In the end, we are left at a bar where Jenkins pays off Pitt, but shorts him on the agreed amount.  The television over the bar shows President Obama talking about what it means to be an American.  Pitt’s character sarcastically predicts Obama’s standard line, we are not Republicans and Democrats, but we are one community, one country. 

“America is not a country,” Pitt tells the attorney.  “It is a business. Now I want my money.”

It’s probably not a coincidence that in an earlier film based on Higgins novel, bars play an important role.  And in this one, Friends of Eddie Coyle (1973), directed by Peter Yates, the film begins with a heist as well.  Robert Mitchum is at the top of his form as blue-collar worker in Boston, trying to support a wife and three kids with a low-paying job and questionable supplemental income from highly questionable friends.  We all know guys like this.  Basically good guys, but willing to cut some ethical corners for a quick return. Desperate times, desperate measures. But Coyle is getting too old for this.  And he knows it. That doesn’t mean he can do anything about it.  First he gets screwed by the bad guys.  Then he gets screwed by the good guys.  There’s no escape. Peter Boyle’s portrayal of a bartender who knows how to survive in a corrupt world fits right in with the low-life crowd and Steven Keats, in his first Hollywood film, is, as is said now, “spot on” as the gun runner.  Everything about this film screams authentic and is a good match for the more recent Killing Then Softly.

Though the Higgins’ books that formed the basis for these two movies are only a few years apart, there is a huge gap between films.  A third film production, Rats on Fire, had been underway, but was stopped by legal issues. 

Go see the Pitt film, stop by a local dive, have a beer.  Go home, watch Friends of Eddie Coyle with a shot of whiskey and go to bed.

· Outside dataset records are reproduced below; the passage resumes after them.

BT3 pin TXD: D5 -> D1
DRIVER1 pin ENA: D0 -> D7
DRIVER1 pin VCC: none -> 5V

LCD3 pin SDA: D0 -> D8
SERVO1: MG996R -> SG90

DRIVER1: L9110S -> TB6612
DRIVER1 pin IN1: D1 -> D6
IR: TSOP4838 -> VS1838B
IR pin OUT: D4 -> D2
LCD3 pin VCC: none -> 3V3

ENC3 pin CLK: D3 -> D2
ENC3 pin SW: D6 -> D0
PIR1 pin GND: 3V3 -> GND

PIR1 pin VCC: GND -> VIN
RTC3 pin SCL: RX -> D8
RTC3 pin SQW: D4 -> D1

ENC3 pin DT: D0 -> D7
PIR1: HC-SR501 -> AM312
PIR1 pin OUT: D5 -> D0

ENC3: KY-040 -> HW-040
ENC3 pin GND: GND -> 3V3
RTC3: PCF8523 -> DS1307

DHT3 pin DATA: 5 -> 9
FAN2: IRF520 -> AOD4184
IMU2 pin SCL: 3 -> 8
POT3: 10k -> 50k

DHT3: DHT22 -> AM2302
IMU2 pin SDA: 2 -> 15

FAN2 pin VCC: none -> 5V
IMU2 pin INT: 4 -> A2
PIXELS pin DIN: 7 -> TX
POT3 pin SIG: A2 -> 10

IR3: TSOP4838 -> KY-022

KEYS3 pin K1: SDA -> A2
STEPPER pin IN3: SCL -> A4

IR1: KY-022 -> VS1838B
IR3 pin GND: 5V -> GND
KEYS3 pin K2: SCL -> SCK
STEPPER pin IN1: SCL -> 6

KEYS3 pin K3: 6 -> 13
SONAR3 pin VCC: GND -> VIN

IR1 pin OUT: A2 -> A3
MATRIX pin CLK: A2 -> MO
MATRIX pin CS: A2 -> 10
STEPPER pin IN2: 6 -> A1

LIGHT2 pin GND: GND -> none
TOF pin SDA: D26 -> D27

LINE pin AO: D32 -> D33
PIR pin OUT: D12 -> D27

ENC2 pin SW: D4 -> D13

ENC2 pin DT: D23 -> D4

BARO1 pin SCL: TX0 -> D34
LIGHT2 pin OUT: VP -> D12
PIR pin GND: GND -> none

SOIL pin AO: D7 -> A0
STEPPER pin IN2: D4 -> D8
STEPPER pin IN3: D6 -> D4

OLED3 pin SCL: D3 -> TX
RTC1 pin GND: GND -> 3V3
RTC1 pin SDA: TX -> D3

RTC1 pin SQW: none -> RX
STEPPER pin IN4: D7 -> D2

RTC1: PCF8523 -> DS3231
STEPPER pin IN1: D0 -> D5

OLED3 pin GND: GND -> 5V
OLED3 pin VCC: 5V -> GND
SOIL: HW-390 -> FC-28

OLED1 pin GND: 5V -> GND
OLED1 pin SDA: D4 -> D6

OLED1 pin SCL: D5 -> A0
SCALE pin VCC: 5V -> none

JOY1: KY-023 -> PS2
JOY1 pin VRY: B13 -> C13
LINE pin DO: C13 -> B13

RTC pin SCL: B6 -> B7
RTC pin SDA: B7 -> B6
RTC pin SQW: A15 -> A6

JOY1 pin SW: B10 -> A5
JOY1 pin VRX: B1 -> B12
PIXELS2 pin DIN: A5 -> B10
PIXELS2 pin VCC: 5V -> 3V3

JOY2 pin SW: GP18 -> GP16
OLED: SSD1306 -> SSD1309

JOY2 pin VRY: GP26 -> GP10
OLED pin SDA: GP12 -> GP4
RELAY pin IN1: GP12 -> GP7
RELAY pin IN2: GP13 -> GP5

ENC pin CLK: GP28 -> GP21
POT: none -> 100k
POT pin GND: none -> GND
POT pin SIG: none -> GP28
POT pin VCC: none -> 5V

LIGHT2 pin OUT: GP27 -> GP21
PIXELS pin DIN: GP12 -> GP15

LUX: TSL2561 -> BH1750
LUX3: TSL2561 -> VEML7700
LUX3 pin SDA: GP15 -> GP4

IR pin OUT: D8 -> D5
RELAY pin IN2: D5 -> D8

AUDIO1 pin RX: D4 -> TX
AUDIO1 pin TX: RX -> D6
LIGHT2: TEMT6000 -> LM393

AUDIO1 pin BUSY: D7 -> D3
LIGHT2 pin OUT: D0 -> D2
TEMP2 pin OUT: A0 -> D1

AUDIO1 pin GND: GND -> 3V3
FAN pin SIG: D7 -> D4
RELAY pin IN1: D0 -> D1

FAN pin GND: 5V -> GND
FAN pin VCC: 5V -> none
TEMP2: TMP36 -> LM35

Special alert — Early 2013 films that looked promising in previews:

Side Effects, directed by Steven Soderbergh, starring Jude Law, Rooney Mara, Catherine Zeta-Jones and Channing Tatum
Broken City, directed by Allen Hughes, starring Mark Wahlberg, Russell Crowe, Catherine-Zita Jones and Barry Pepper
Gangster Squad, based on the L.A. Times news series, “Tales from the Gangster Squad,” by journalist Paul Lieberman, directed by Ruben Fleischer, starring Josh Brolin, Ryan Gosling, Nick Nolte, Emma Stone and Sean Penn.